21. The applicant expressed the view that he was in business with Mr Taggart, who in turn was responsible for remunerating and supervising the deckhands. But this relationship fell short of a partnership. Section 5 of the Partnership Act 1891 (QLD) says that a partnership is the relation subsisting between persons carrying on a business in common with a view of profit. Section 6 of the Act and the common law refer to various indicia of partnership. For example, one would expect to see a sharing of profits and losses. Here, Mr Taggart took his share out of the gross and did not bear the costs. While he did not get paid if a trip was unsuccessful, he did not have to bear the costs associated with the trip. Those costs
ATC 2057were born by the applicant. The absence of an agreement to share losses is a relevant factor: see
Canny Gabriel Castle Jackson Advertising Pty Ltd v Volume Sales (Finance) Pty Ltd (1974) 131 CLR 321. Mr Taggart did have some authority to bind the applicant with respect to the sale of the catch and purchases, for example, but no more than one would expect of a manager in the circumstances. Taggart and Brinkley were not agents for each other, as one would expect in a partnership: see
Cox v Hickman (1860) 8 HLC 302 at 304 per Lord Cranworth LC; see also
Lang v James Morrison (1911) 13 CLR 1 at 11 per Griffith CJ.
22. Even if I accept Mr Brinkley's version of events - and I found him to be a credible witness who is genuinely mystified by the Commissioner's interest in his affairs - it seems clear that he was in an employment relationship with Mr Taggart and the various deckhands. I reach that conclusion because I am satisfied in particular that the applicant had the capacity to control Mr Taggart and the others who worked on his boat. The evidence from the applicant, Mr Taggart and Ken Francis that I have already discussed confirms that Mr Brinkley retained the power to exercise control, although he allowed Taggart great latitude - perhaps too much.
23. I have had regard to other features of the relationship as well, as the High Court indicated in Vabu. I am satisfied that Mr Taggart or the deckhands were not conducting their own business as principals, independent of the applicant. Their efforts were an integral part of the applicant's business, and subject to his direction.
24. If there is any doubt as to the conclusion at common law, the effect of s 12(3) of the SGAA appears to put the issue beyond doubt. The sub-section provides:
``If a person works under a contract that is wholly or principally for the labour of the person, the person is an employee of the other party to the contract.''
25. While I am conscious that the applicant relied to some extent on Mr Taggart's experience and judgement, the nature of the relationship (most obviously the retention of the right to control the operations of the vessel over time, if not on a particular voyage) suggests the relationship here was in substance a contract for the supply of labour. Mr Brinkley was not acquiring a package of services and/or goods. He was simply contracting Taggart to work for him as a skipper.

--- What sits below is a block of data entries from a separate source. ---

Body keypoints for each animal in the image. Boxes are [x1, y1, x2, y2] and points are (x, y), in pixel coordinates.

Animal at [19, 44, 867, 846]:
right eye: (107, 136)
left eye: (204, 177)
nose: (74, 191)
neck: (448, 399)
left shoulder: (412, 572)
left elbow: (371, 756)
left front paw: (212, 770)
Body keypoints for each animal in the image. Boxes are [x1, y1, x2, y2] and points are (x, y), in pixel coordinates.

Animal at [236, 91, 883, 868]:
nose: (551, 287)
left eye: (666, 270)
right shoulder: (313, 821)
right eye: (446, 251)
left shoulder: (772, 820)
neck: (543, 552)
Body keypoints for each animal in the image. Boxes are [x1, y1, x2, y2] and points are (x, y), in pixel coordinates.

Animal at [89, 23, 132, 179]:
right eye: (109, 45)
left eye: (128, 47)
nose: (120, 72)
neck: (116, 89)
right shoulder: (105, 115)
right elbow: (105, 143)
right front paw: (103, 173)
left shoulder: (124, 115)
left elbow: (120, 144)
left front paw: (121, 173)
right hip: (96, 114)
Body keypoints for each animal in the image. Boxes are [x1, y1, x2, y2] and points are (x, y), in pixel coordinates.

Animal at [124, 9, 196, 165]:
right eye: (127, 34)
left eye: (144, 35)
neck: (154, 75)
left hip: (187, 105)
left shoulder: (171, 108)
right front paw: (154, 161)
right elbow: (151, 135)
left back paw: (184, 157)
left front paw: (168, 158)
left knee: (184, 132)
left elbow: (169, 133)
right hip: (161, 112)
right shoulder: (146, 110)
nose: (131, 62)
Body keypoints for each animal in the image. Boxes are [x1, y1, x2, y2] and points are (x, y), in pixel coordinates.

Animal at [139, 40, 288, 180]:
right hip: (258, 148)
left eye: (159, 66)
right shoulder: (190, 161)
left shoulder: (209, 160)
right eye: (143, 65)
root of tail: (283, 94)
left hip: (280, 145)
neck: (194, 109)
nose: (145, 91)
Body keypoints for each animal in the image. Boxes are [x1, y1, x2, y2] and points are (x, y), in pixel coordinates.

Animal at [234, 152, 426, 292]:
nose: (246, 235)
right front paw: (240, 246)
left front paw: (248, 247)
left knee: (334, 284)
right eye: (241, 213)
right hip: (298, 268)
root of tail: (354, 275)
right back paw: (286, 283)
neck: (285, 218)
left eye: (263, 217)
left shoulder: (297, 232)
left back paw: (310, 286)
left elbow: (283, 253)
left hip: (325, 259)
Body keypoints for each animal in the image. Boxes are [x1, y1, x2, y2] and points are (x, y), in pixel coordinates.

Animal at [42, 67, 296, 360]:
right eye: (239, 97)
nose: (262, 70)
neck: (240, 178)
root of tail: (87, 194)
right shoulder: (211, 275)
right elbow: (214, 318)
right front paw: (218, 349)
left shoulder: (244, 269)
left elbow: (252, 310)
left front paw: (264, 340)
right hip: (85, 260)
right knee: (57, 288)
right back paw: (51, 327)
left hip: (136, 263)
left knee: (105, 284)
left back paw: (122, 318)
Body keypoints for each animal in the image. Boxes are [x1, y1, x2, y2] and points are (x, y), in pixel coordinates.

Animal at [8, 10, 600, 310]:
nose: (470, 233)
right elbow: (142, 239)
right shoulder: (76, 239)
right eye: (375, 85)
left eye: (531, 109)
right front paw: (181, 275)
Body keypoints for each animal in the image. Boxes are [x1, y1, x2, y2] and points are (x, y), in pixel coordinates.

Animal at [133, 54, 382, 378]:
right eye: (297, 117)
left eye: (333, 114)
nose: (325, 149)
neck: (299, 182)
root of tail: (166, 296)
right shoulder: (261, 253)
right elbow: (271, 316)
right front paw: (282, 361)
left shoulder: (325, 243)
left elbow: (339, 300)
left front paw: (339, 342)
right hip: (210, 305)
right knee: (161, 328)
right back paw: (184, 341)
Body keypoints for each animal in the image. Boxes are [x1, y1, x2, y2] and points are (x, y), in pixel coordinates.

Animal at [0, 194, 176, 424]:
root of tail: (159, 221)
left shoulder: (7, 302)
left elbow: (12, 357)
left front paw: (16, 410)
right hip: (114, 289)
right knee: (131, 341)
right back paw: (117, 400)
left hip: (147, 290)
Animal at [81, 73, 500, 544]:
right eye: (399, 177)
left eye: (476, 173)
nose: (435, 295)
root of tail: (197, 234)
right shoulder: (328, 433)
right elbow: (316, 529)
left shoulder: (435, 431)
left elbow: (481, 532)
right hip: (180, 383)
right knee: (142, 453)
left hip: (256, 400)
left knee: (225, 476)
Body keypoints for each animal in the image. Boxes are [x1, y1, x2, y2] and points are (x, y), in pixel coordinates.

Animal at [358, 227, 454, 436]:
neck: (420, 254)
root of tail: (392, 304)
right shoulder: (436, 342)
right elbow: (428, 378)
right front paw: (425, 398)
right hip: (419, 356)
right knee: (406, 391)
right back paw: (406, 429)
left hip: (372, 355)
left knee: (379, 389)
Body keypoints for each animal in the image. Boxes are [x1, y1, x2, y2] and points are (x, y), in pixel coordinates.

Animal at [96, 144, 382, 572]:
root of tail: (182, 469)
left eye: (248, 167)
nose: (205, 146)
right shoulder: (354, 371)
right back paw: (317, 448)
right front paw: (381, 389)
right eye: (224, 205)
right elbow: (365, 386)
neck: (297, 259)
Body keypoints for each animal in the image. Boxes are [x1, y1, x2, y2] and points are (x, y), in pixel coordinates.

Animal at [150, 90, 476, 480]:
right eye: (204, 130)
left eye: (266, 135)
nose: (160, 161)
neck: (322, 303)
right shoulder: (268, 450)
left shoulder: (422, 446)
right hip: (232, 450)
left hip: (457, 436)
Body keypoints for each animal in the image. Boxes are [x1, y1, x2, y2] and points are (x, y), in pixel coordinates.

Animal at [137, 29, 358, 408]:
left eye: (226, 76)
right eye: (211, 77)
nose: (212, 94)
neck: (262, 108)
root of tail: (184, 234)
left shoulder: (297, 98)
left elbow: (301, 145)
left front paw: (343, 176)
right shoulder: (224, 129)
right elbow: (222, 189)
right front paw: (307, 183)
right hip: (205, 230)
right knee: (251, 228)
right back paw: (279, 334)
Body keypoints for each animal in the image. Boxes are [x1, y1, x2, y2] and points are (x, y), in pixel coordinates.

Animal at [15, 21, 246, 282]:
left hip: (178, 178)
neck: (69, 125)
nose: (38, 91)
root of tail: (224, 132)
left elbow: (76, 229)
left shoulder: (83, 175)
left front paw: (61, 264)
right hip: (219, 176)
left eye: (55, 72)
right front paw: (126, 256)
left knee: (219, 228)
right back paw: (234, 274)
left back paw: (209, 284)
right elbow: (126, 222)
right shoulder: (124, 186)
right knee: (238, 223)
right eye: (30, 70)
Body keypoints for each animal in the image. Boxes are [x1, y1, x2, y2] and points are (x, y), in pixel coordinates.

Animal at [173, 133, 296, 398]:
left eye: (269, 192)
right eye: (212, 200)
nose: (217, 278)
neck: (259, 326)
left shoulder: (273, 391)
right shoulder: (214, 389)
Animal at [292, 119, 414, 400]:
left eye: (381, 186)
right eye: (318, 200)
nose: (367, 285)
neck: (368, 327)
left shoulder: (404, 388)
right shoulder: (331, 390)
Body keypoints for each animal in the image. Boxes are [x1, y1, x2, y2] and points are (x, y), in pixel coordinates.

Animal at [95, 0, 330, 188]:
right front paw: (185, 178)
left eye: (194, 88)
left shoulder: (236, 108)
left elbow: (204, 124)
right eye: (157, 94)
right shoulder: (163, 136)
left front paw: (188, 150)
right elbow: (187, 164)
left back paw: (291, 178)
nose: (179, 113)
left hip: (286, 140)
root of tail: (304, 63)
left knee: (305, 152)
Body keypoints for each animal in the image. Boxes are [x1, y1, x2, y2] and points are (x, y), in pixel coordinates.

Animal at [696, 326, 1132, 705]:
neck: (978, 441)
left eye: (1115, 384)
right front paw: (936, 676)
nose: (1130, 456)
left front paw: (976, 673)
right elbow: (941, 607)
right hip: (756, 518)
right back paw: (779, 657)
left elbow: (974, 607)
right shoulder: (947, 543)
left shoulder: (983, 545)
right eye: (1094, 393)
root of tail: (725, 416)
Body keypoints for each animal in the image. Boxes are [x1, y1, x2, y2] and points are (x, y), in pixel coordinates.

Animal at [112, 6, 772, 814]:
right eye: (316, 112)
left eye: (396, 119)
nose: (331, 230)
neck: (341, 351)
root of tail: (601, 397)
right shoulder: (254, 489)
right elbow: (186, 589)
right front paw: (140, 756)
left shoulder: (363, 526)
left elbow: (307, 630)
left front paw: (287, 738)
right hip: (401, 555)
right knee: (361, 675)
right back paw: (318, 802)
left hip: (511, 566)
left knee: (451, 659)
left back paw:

26. I accept the applicant thought he was ``in business'' with Taggart. He thought he had discharged his obligation to make superannuation contributions by delegating responsibility to Mr Taggart. But the relationship is properly characterised as one between an employer and employee. In those circumstances, the responsibility for making the contribution falls on the employer. It follows that Mr Brinkley is liable to pay the charge.